Tulipan Verlag, September 2009, 256 pp.
ISBN: 978 3 939944 34 8 Author&Rights
In this perceptive and very funny tale for pre-teens it’s 1989, and ten-year-old Anne, from Hamburg, is setting off on a school trip to Hungary. Anne’s father (as she believes) is dead, and she and her mother live in a commune. Anne wishes she could have a ‘normal’ family, and that her mother had more time to spend with her. On the way her teachers talk about the complaints that people from East Germany are starting to make about conditions on their side of the Wall, and Anne reflects that it’s a good thing her mother, as a journalist, got out when she did.

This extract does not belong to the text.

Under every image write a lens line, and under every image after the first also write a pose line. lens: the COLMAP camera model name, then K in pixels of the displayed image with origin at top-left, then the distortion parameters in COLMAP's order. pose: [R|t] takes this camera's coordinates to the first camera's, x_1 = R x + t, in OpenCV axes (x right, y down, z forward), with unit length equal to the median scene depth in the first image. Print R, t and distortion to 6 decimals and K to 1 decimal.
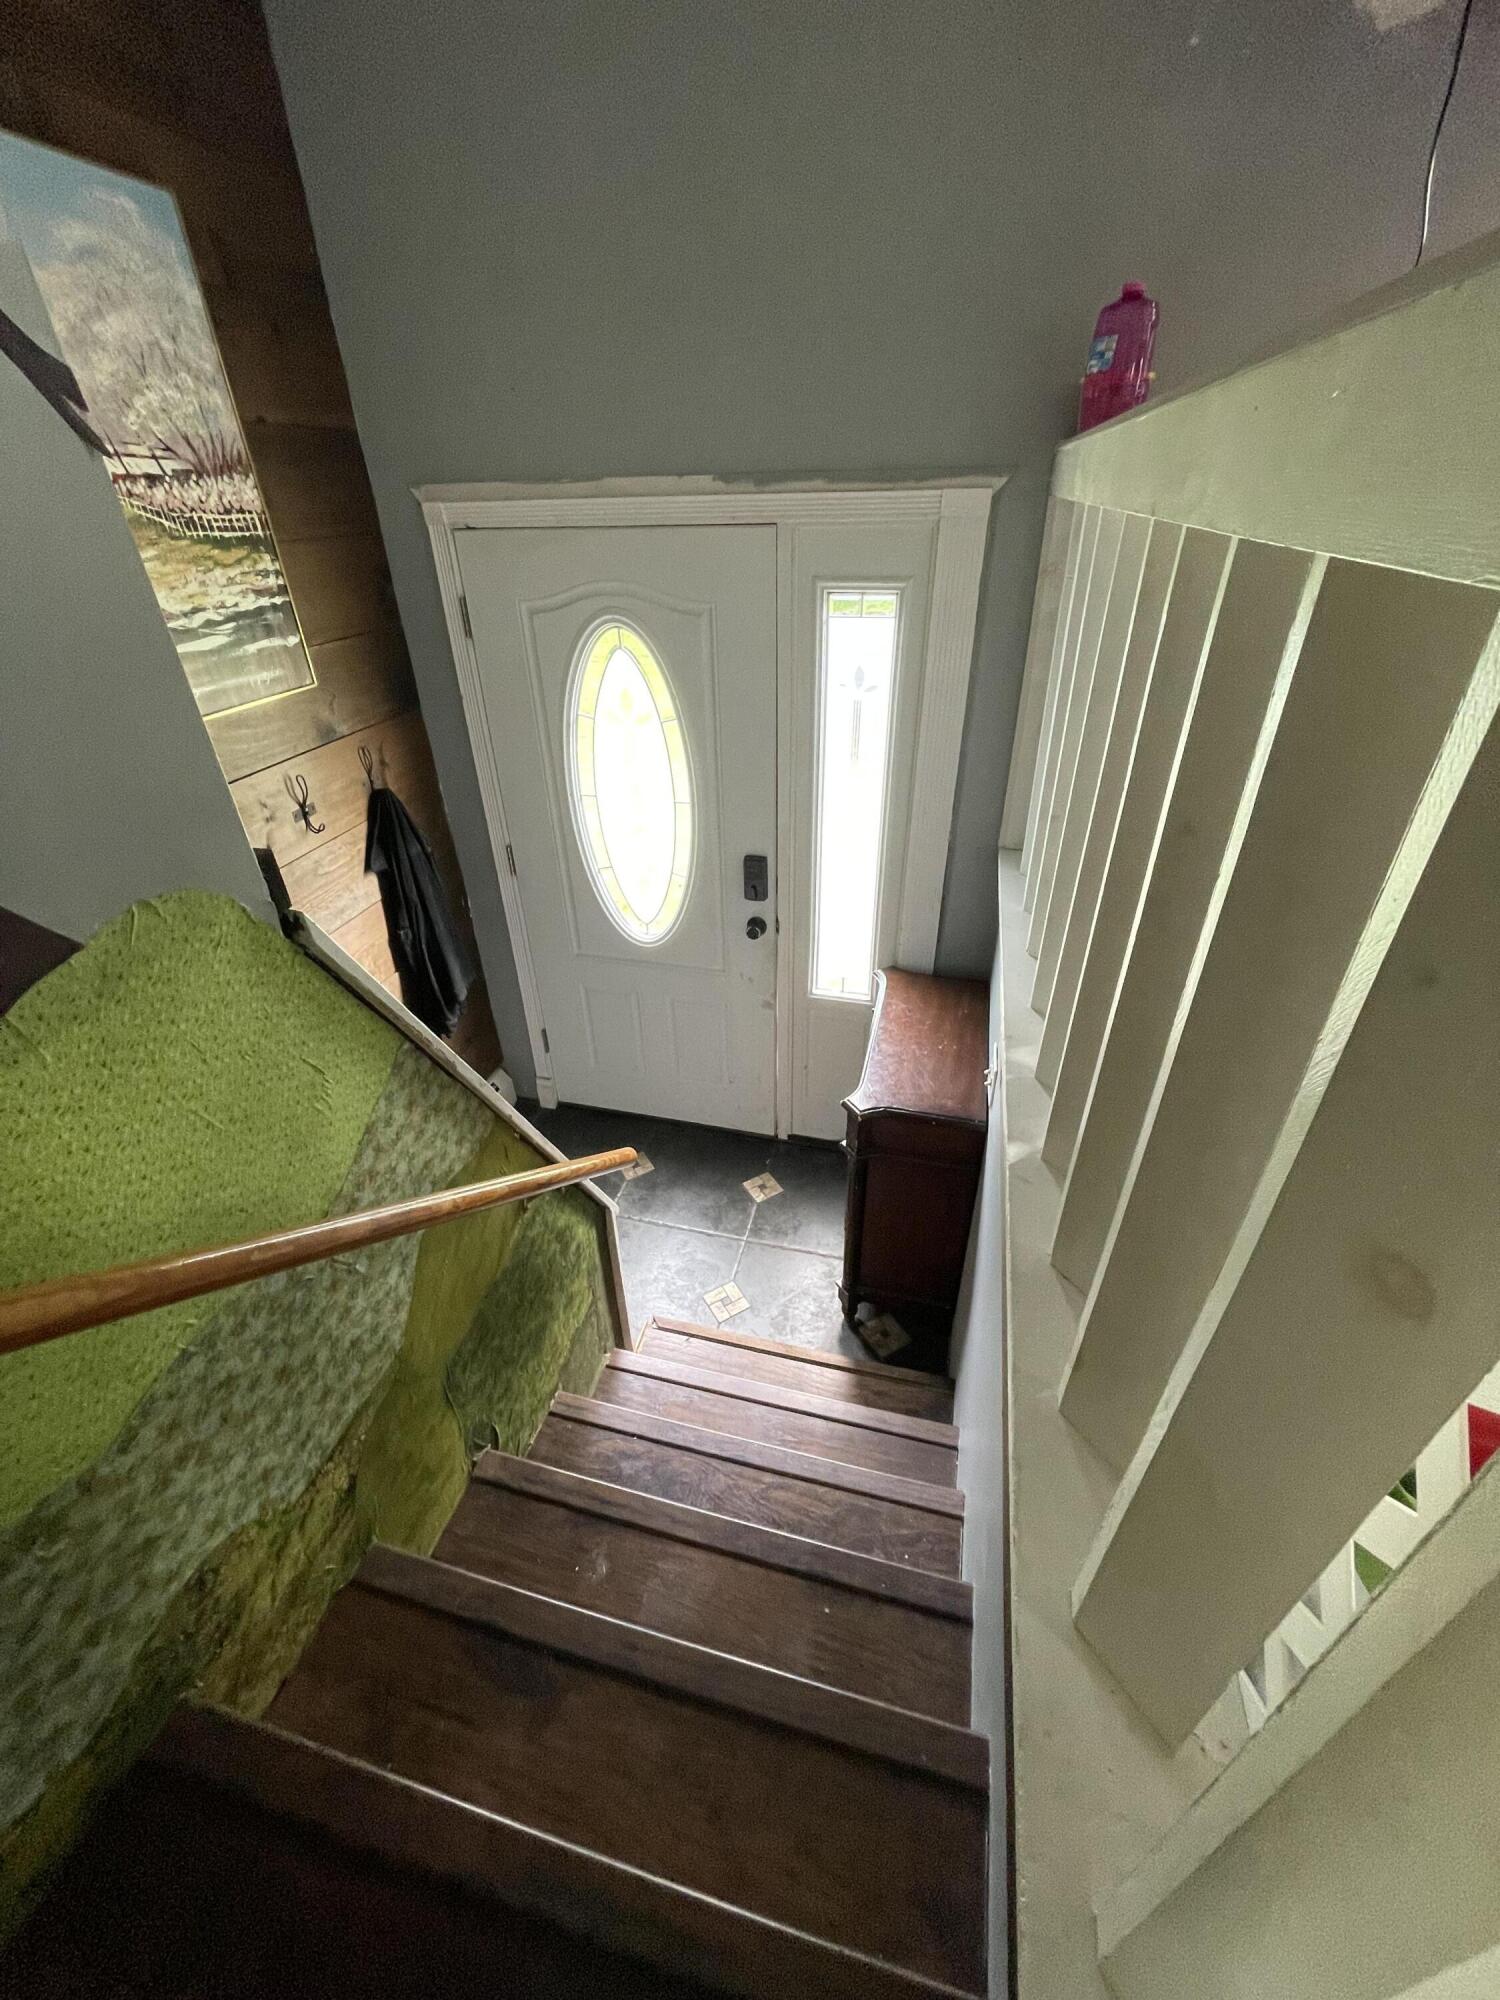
lens RADIAL K [[795.0, 0, 748.0], [0, 795.0, 991.4], [0, 0, 1]] dist [0.002692, 0.000354]
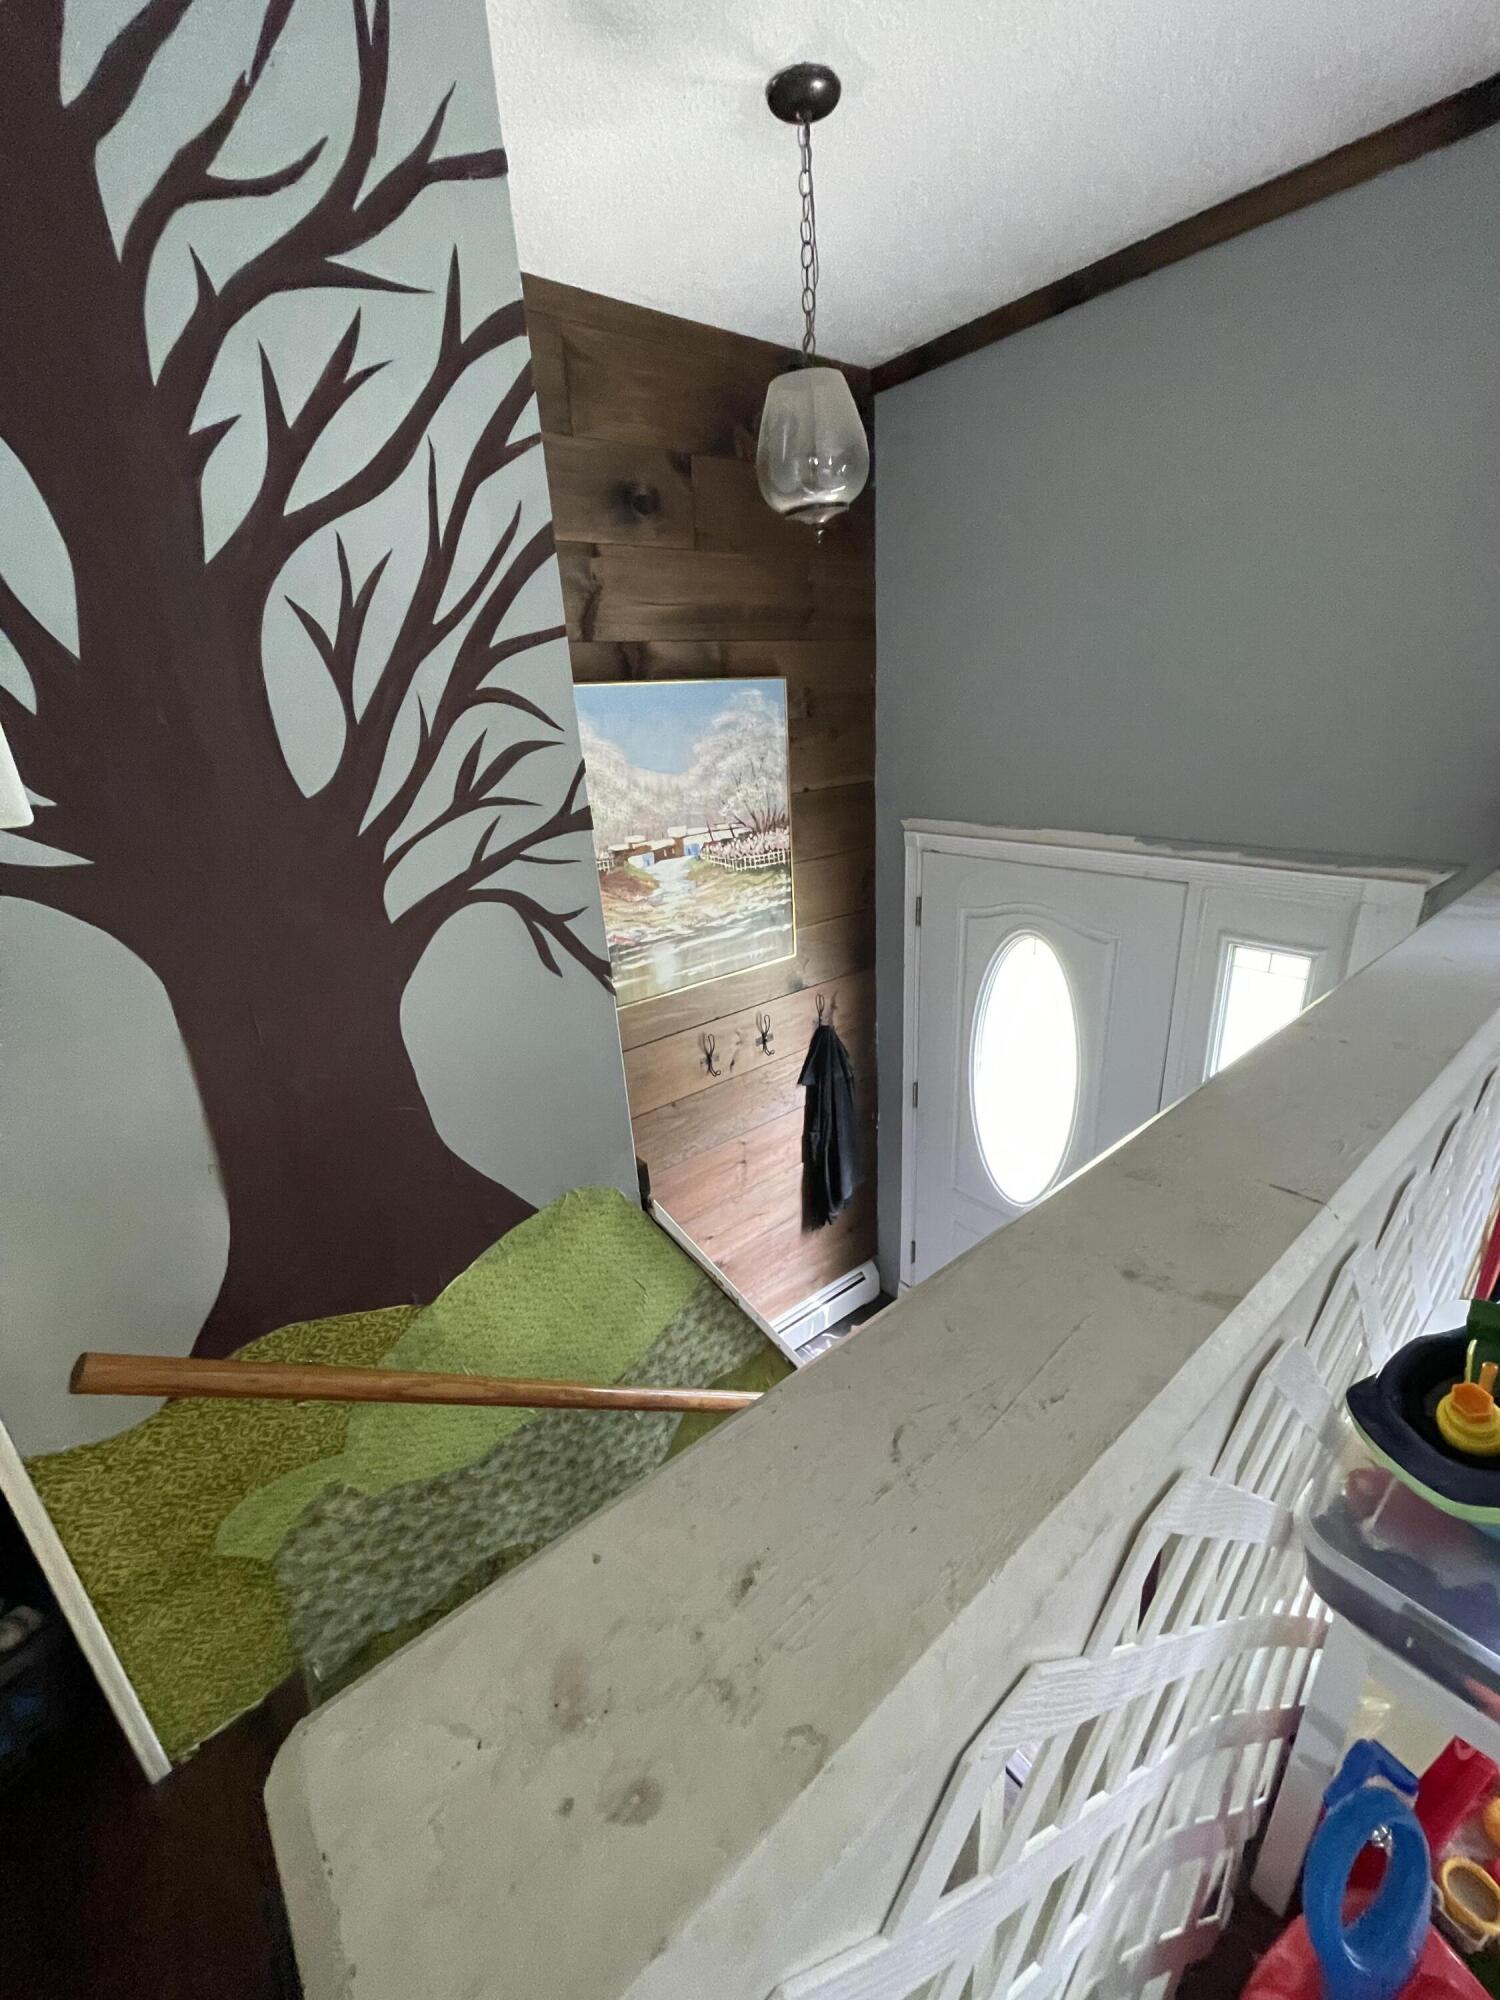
lens RADIAL K [[798.7, 0, 751.8], [0, 798.7, 1001.6], [0, 0, 1]] dist [-0.012158, 0.000697]
pose [[0.802994, 0.185168, -0.566492, 0.232600], [-0.285438, 0.953893, -0.092808, -0.189811], [0.523188, 0.236222, 0.818824, -0.180755]]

They arrive in Hungary at the same time as a group from East Germany, and Anne is startled to see a girl, Marie, who looks exactly like herself. They discover that they share a birthday. Marie is from Berlin, and lives with her father – and they are, of course, twins, now divided by the Wall. As the two groups prepare to go home, Anne and Marie swap places. They’ve given each other a basic briefing about their respective lives and how to behave, but being ten, of course, they tend to leave things out. In East Berlin, Anne is immediately struck by how grey everything is, and how there don’t appear to be any shops.
Meanwhile, in Hamburg, Anne’s mum thinks there’s something slightly odd about Marie. Evi, the little girl of the other family in the commune, refuses to believe that she actually is ‘her’ Anne. Marie finds school in the West baffling – the classrooms aren’t silent, sports are adjusted so that even the weaker pupils have a chance, and worst of all in Drama they’re expected to improvise! In the meantime in East Berlin, Anne comes a cropper when asked to heat the flat. Where does the coal go?
By now, though, Marie is missing her father and Anne her mother. Anne’s teacher starts to get suspicious, and she sends a letter to the girl’s mother. Marie tries to intercept it and fails, then confesses all. Her mother breaks down and tells her the whole story, then mother and daughter drive to Berlin, their arrival coinciding with the fall of the Wall. There is a happy reunion, and father and mother realise they have stronger feelings for one another than they thought. The family is united, and so is Germany.
‘Young and old readers can experience contemporary history in a narrative full of suspense and emotion.’
– Stuttgarter Zeitung‘Nina Petrick sketches a comprehensible image of life in both German states, without recourse to the usual clichés or political blindspots.’